Você pensa em tocar com outros guitarristas?

Eu acabei de fazer a tour na Europa com o G3, junto com Uli Jon Roth e Michael Schenker, e acho que já está bom. Uli Jon Roth é um fantástico guitarrista… Michael Schenker não estava muito bem, e por isso essa tour não foi tão divertida. Na maioria do tempo eu estou muito ocupado com o meu trabalho próprio, com Jeff Campitelli e Stuart Hamm.

De volta à Crystal Planet, você concorda que “A Train Of Angels” é a nova “Summer Song”?
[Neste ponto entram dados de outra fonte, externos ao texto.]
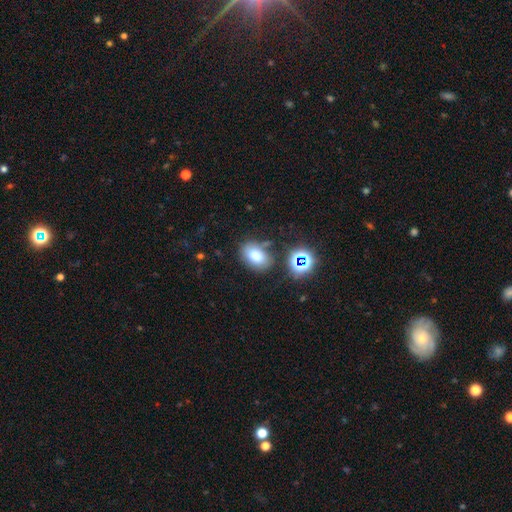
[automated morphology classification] smooth-or-featured: smooth: 74% | star or artifact: 14% | featured or disk: 11%
  how-rounded: in between: 83% | round: 16% | cigar-shaped: 1%
  merging: none: 70% | minor disturbance: 16% | merger: 8% | major disturbance: 6%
É engraçado, você nunca sabe quais músicas vão ser tiradas de um álbum para virarem singles. Algumas músicas tiveram enorme sucesso aqui nos Estados Unidos quando foram lançados como primeiro single, e em aproximadamente uma semana, “Train Of Angels”, será lançado como segundo single, e esperam que ele se torne um grande hit, mas você nunca sabe.

“Up In The Sky” me faz lembrar os tempos de “Surfing With The Alien”, seria uma espécie de revival?

Eu não acho que haja tantas musicas em “Crystal Planet” que sejam um revival quanto se encontra na música pop americana. “Up In The Sky” e “Secret Player” são músicas conectadas, porque são melódicas e estão amarradas por minha reação à essa música.

Qual é a diferença de se estar em uma gravadora pequena como a Relativity e uma gigante como a Epic?

A Epic tem uma distribuição muito grande em todo o mundo, e também tem uma equipe de divulgação e assessoria de imprensa maior, está apta para colocar as músicas no rádio e na imprensa em todo o mundo, e isso tudo é muito bom. No geral, a Epic faz todo o mundo saber que o seu álbum existe. Nós estamos em uma época difícil em todo o mundo para se fazer música instrumental com guitarra, e eu estou muito feliz que a Epic possa divulgar meu trabalho para tantas pessoas.

Você não sofreu algum tipo de pressão para vender mais discos?

Não, porque a Epic tem em seu cast muitos artistas que vendem milhões de cópias, e eu não sou o artista mais importante na Epic, então na verdade a pressão é menor. Quando eu estava na Relativity, eu era o artista que mais vendia na gravadora, e eles esperavam muito de min. É na verdade o contrário.

Em 94 você fez uma tour com o Deep Purple. Como foi a sua experiência com a banda, e porque você não se juntou a eles?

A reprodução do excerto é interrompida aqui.